#### EXERCISE REQUIREMENTS:
What follows is a listing to be repeated in full and without alteration.

#### INFORMATION SHOWN:

◆ ◆ ◆ ◆ ◆ ◆ ◆

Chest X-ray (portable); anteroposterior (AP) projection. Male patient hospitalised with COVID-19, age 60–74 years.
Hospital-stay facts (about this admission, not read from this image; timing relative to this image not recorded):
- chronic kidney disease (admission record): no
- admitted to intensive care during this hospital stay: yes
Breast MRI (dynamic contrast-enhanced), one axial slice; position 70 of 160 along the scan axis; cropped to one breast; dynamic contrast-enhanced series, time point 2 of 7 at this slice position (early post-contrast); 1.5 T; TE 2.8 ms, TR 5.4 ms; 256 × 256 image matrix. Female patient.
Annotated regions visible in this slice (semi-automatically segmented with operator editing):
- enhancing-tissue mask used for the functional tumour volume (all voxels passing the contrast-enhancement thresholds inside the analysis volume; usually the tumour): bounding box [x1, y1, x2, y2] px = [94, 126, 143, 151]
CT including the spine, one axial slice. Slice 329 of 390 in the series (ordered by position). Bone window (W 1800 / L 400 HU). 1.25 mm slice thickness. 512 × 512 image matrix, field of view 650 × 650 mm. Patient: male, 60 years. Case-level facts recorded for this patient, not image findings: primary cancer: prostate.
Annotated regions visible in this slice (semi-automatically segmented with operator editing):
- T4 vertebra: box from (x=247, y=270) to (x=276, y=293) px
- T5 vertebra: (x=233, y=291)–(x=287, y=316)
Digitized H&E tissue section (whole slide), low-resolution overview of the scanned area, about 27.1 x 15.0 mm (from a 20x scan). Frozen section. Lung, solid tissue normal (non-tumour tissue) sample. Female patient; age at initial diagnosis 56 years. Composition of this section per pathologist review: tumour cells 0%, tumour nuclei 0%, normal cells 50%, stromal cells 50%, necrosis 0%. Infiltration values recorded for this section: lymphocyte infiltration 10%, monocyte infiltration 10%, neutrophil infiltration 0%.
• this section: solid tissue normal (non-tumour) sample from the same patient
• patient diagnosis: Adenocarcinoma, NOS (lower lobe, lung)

◆ ◆ ◆ ◆ ◆ ◆ ◆

#### OUTPUT FOR THIS EXERCISE:
Chest X-ray (portable); anteroposterior (AP) projection. Male patient hospitalised with COVID-19, age 60–74 years.
Hospital-stay facts (about this admission, not read from this image; timing relative to this image not recorded):
- chronic kidney disease (admission record): no
- admitted to intensive care during this hospital stay: yes
Breast MRI (dynamic contrast-enhanced), one axial slice; position 70 of 160 along the scan axis; cropped to one breast; dynamic contrast-enhanced series, time point 2 of 7 at this slice position (early post-contrast); 1.5 T; TE 2.8 ms, TR 5.4 ms; 256 × 256 image matrix. Female patient.
Annotated regions visible in this slice (semi-automatically segmented with operator editing):
- enhancing-tissue mask used for the functional tumour volume (all voxels passing the contrast-enhancement thresholds inside the analysis volume; usually the tumour): bounding box [x1, y1, x2, y2] px = [94, 126, 143, 151]
CT including the spine, one axial slice. Slice 329 of 390 in the series (ordered by position). Bone window (W 1800 / L 400 HU). 1.25 mm slice thickness. 512 × 512 image matrix, field of view 650 × 650 mm. Patient: male, 60 years. Case-level facts recorded for this patient, not image findings: primary cancer: prostate.
Annotated regions visible in this slice (semi-automatically segmented with operator editing):
- T4 vertebra: box from (x=247, y=270) to (x=276, y=293) px
- T5 vertebra: (x=233, y=291)–(x=287, y=316)
Digitized H&E tissue section (whole slide), low-resolution overview of the scanned area, about 27.1 x 15.0 mm (from a 20x scan). Frozen section. Lung, solid tissue normal (non-tumour tissue) sample. Female patient; age at initial diagnosis 56 years. Composition of this section per pathologist review: tumour cells 0%, tumour nuclei 0%, normal cells 50%, stromal cells 50%, necrosis 0%. Infiltration values recorded for this section: lymphocyte infiltration 10%, monocyte infiltration 10%, neutrophil infiltration 0%.
• this section: solid tissue normal (non-tumour) sample from the same patient
• patient diagnosis: Adenocarcinoma, NOS (lower lobe, lung)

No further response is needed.